Golde: What??? He's poor! He has nothing, absolutely nothing!
Tevye: He's a good man, Golde. I like him. And what's more important, Hodel likes him. Hodel loves him. So what can we do? It's a new world... A new world. Love. Golde... Do you love me?
Golde: Do I what?
Tevye: Do you love me?
Golde: Do I love you? With our daughters getting married. And this trouble in the town. You're upset, you're worn out. Go inside, go lie down! Maybe it's indigestion.
Tevye: Golde I'm asking you a question... Do you love me?
Golde: You're a fool.
Tevye: I know... But do you love me?
Golde: Do I love you? For twenty-five years I've washed your clothes. Cooked your meals, cleaned your house, given you children, milked the cow. After twenty-five years, why talk about love right now?.......

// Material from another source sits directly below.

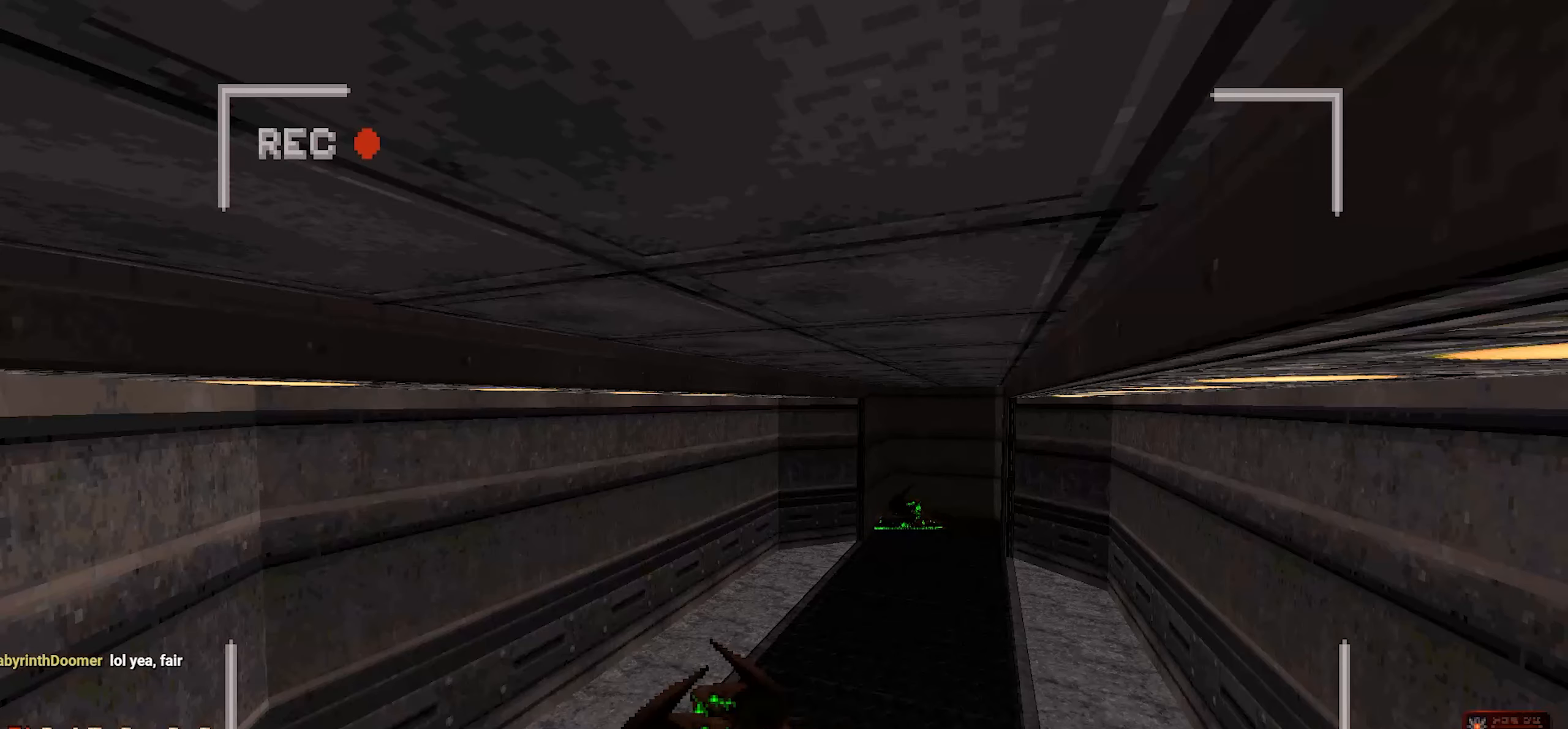
{"keys": [], "mouse": [], "events": [[250, "e", "down"], [350, "e", "up"]]}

Edith Schaeffer writes about the LOVE in her home back in the 1960s-70s in L’Abri, Switzerland…with her husband, children and especially with ministry to others:
“Life wasn’t easy by any means. There seemed to be constant stacks of dishes to wash, a tremendous succession of meals to prepare, endless sheets to hang

Sometimes when difficult times are being lived through it seems as though the difficulties are simply too mundane to be the least bit worthwhile. Martyrs being tortured or persecuted for their faith at least sounds dramatic. Having to cook, serve meals to two sittings at times without ever sitting down to eat in between yourself, having constantly to clean up spilled and broken things, to empty mounds of garbage, and to scrub a stove that things have boiled over on, or an oven in which things have spilled over and baked to a black crust is neither dramatic or glamorous!..
…The Lord was sending people and amazing things were ‘springing forth,’ but the prayer answers brought with them the need to be willing to accept all that the answers meant, in the way of work, as well as excitement.”
pp. 148, 155-156, in the book: L’Abri, by Edith Schaeffer, Tyndale House.